▶ **What to produce**
Exact copy, no pictures: output each line below as it stands.

▶ **Material provided**
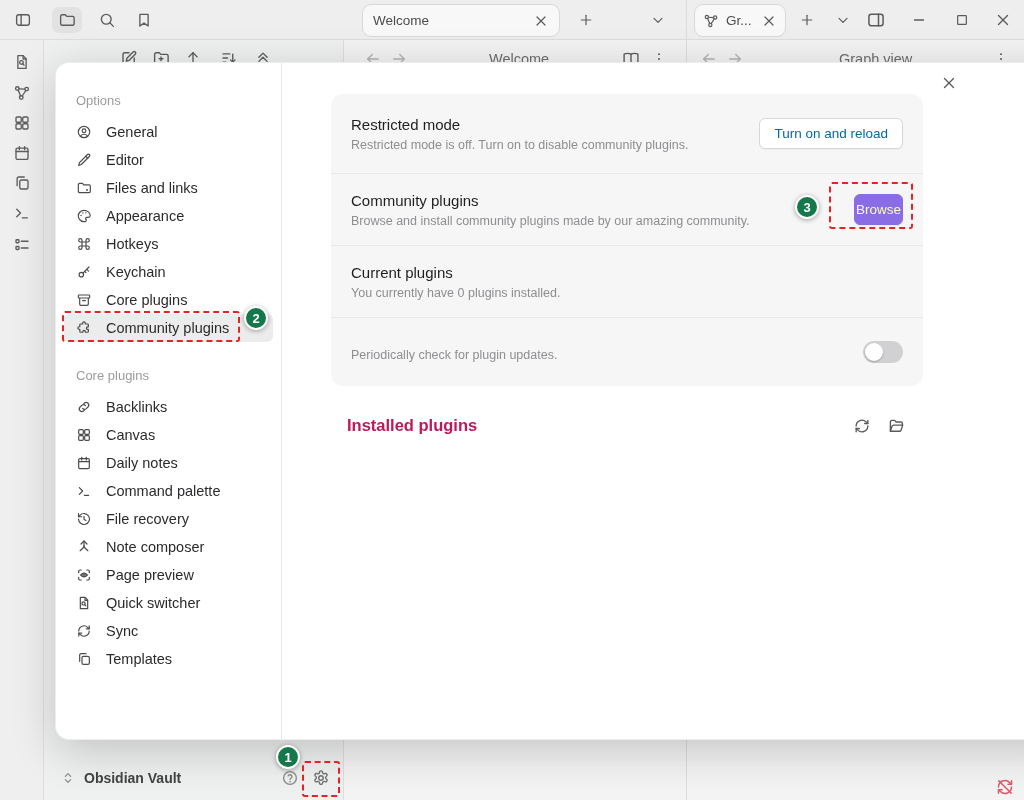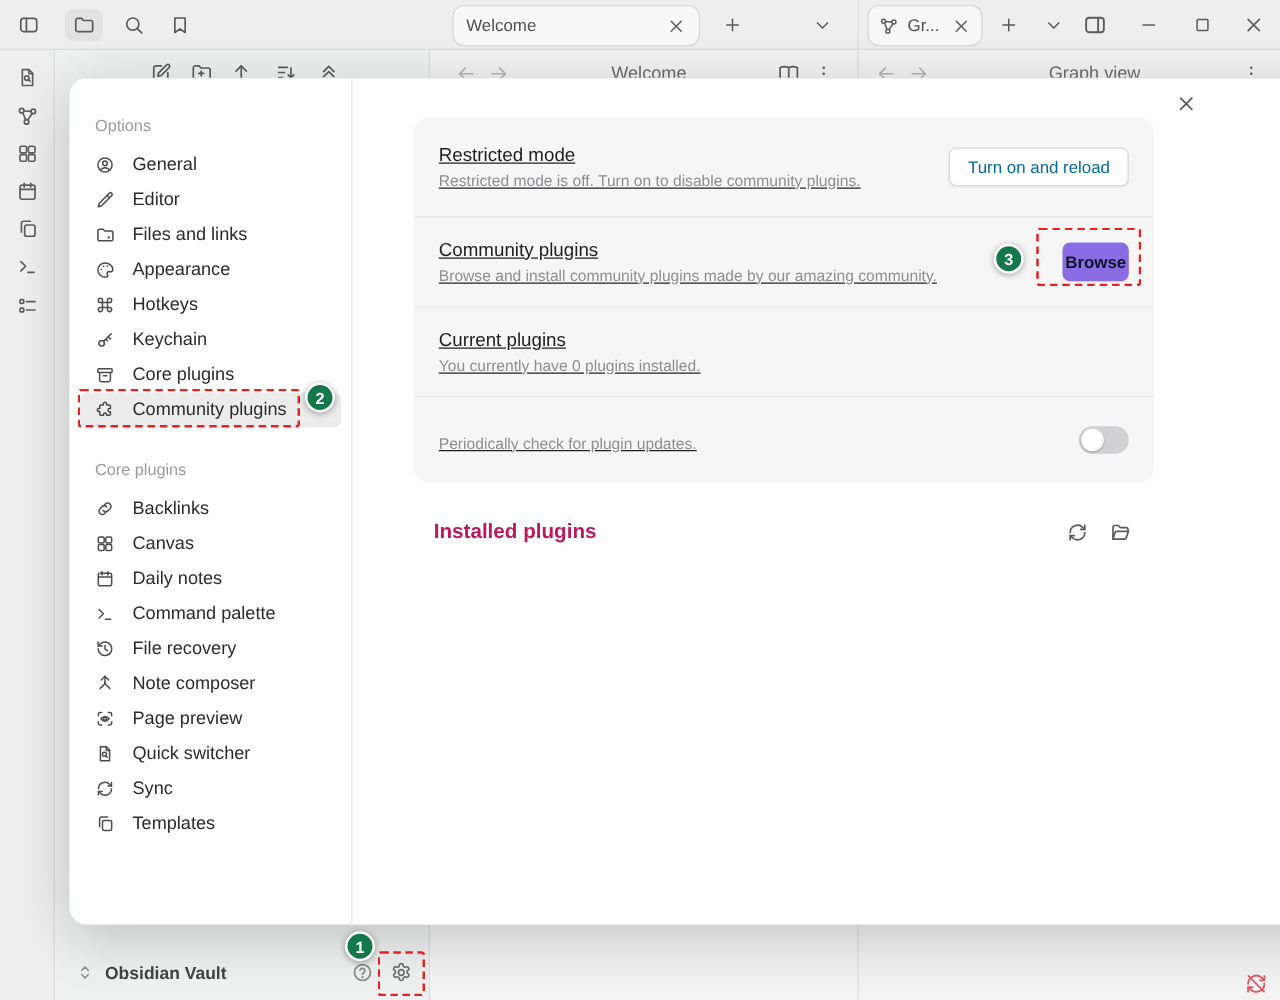"Restricted mode" .set-info { text-decoration: underline -> none }
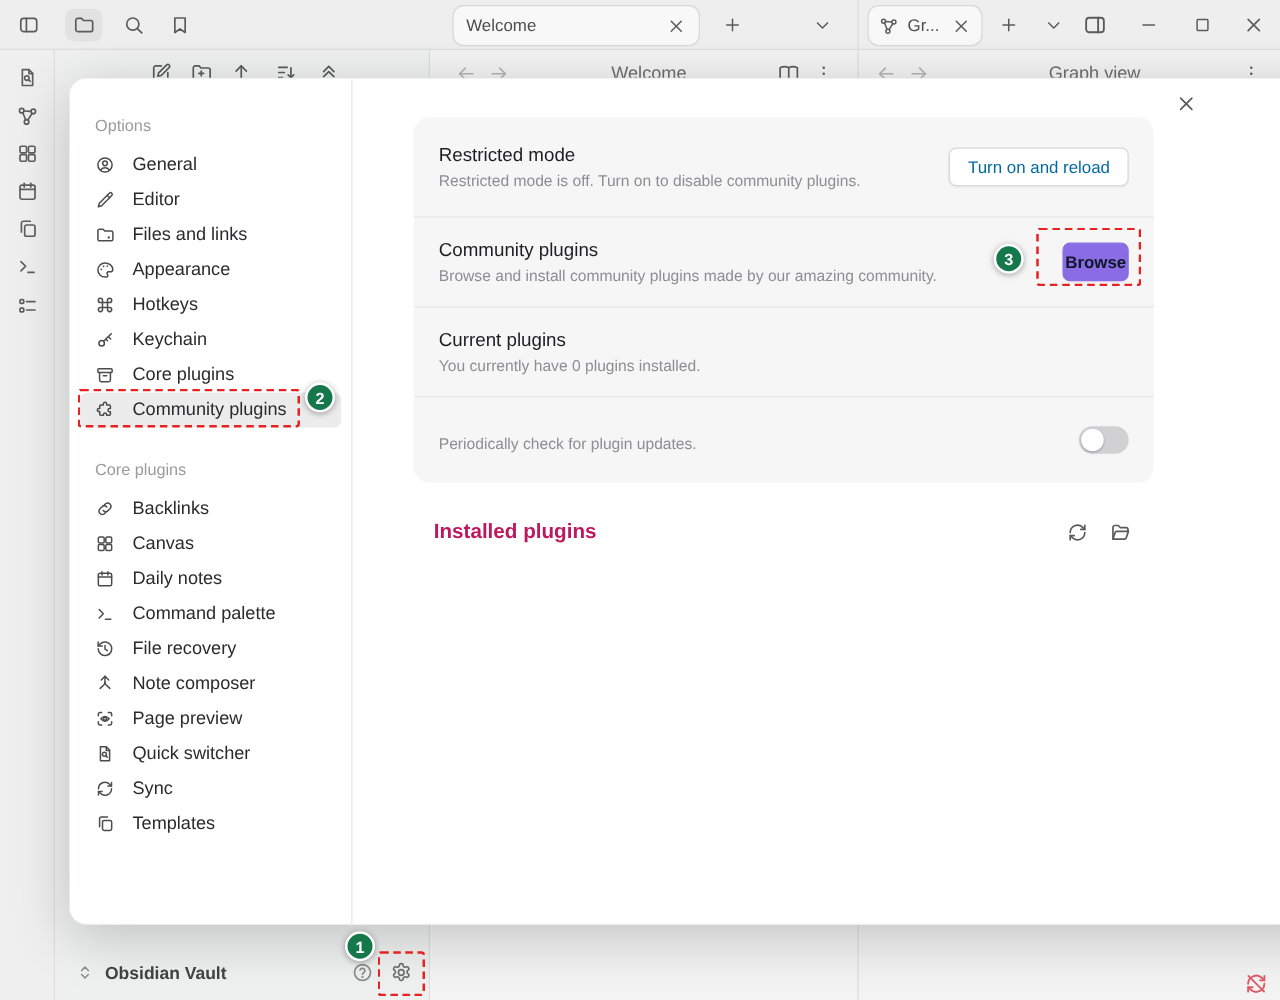"Browse" .btn-accent { color: #0f172a -> #fef9c3; font-weight: bold -> none }
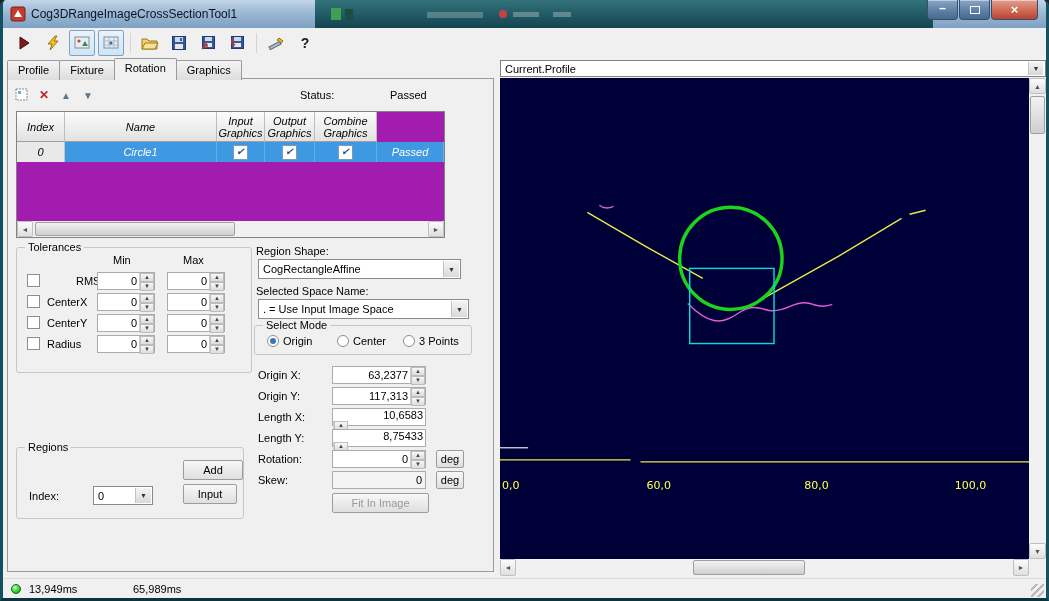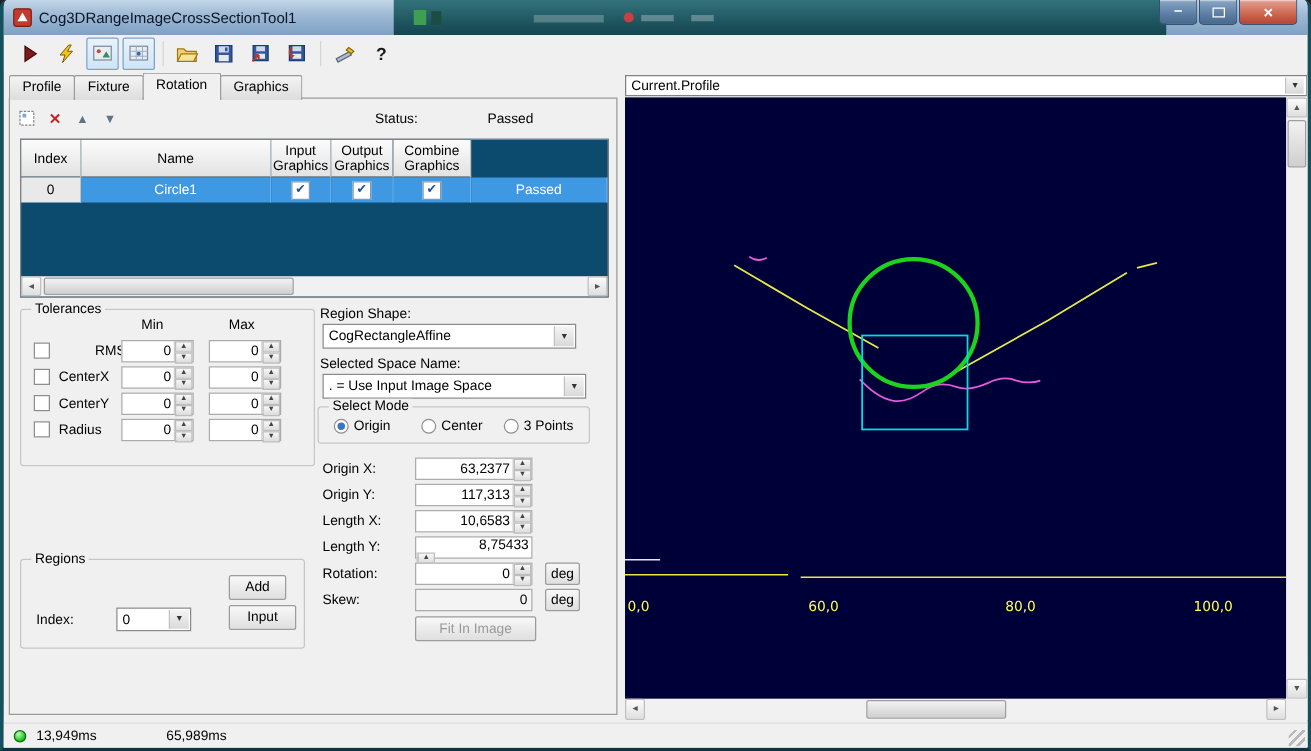"Index" .grid { background: #0c4a6e -> #a21caf; font-style: none -> italic; width: 471px -> 429px }
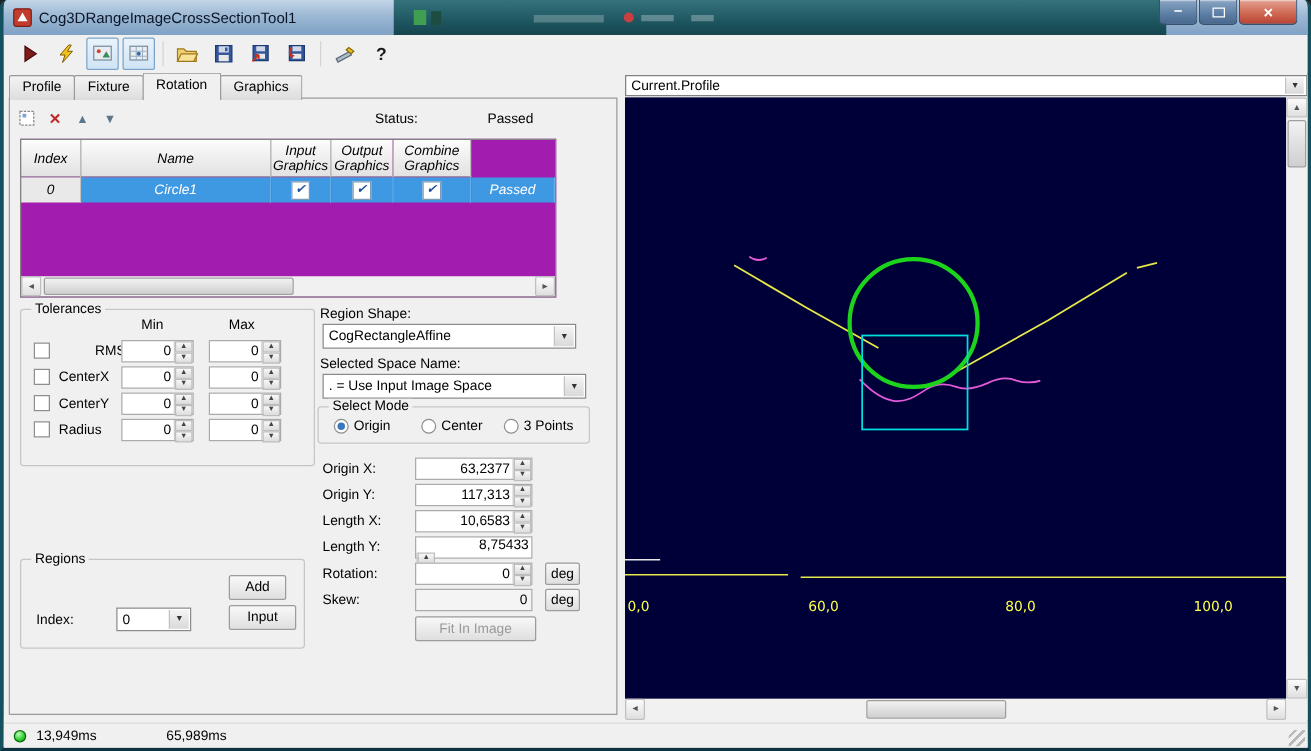"10,6583" div.spinfield { flex-direction: none -> column }
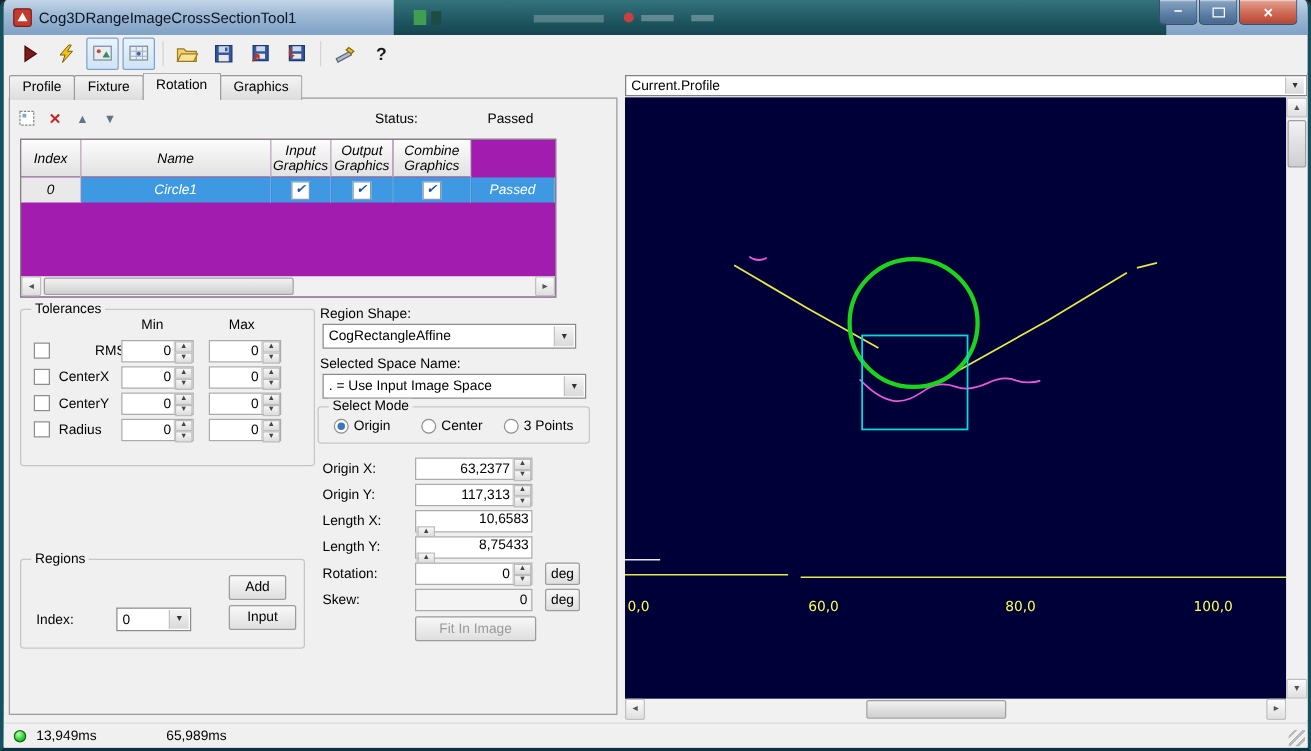"Add" div.btn { width: 46px -> 60px }
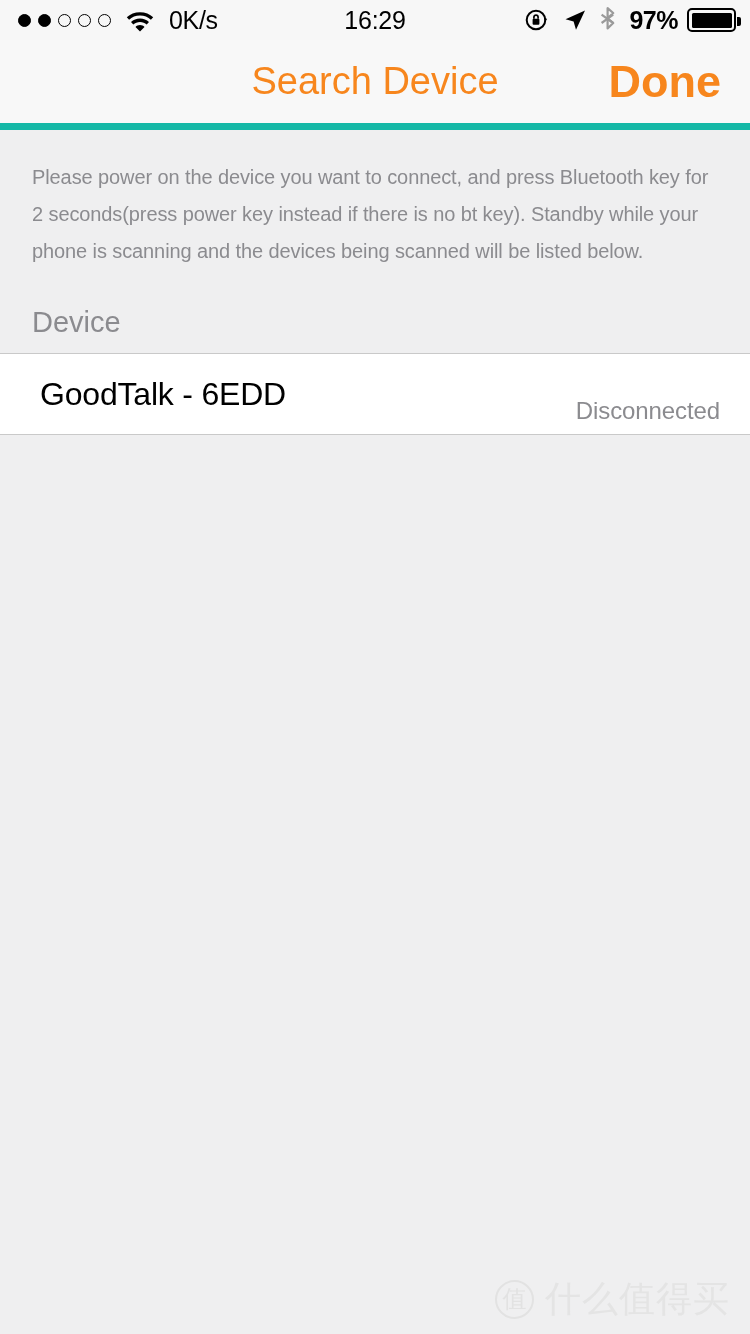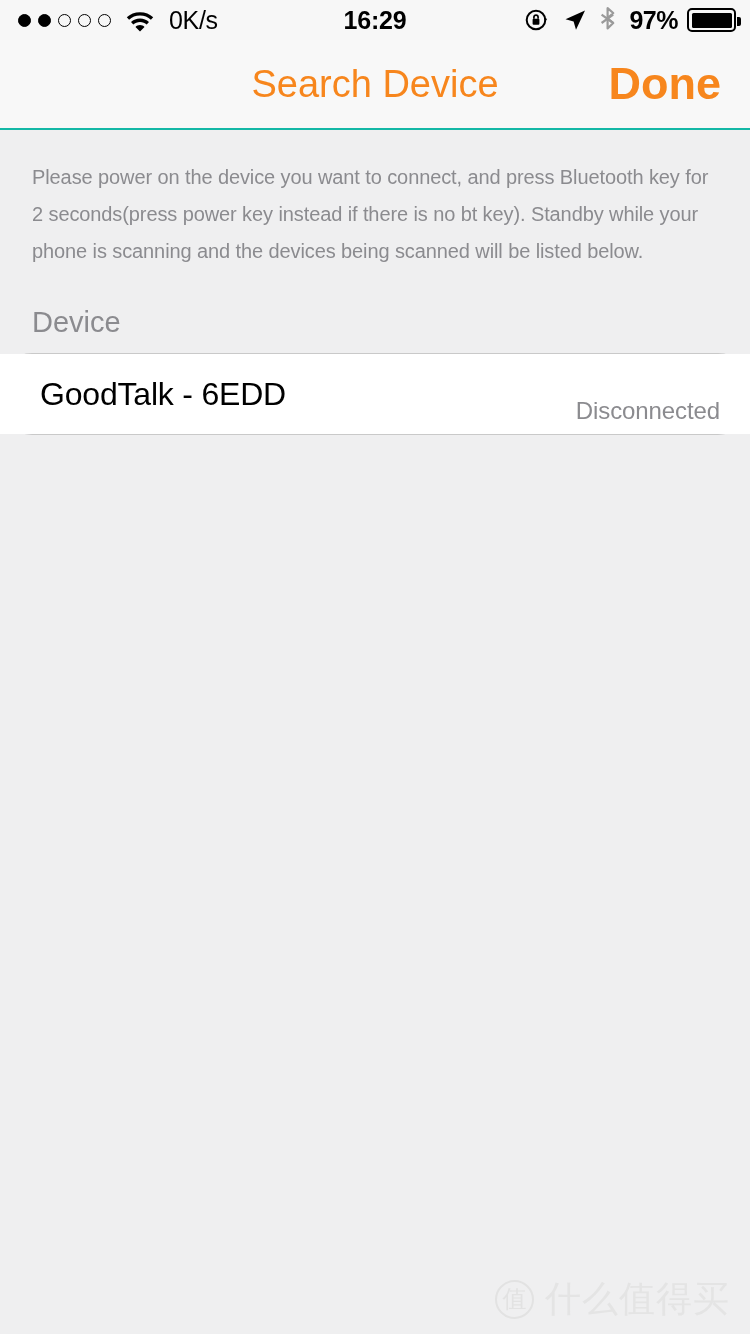"16:29" .status-center { font-weight: 700 -> 400 }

▶ **Answer to this problem**
"Restricted mode" .set-info { text-decoration: underline -> none }
"Browse" .btn-accent { color: #0f172a -> #fef9c3; font-weight: bold -> none }
"Index" .grid { background: #0c4a6e -> #a21caf; font-style: none -> italic; width: 471px -> 429px }
"10,6583" div.spinfield { flex-direction: none -> column }
"Add" div.btn { width: 46px -> 60px }
"16:29" .status-center { font-weight: 700 -> 400 }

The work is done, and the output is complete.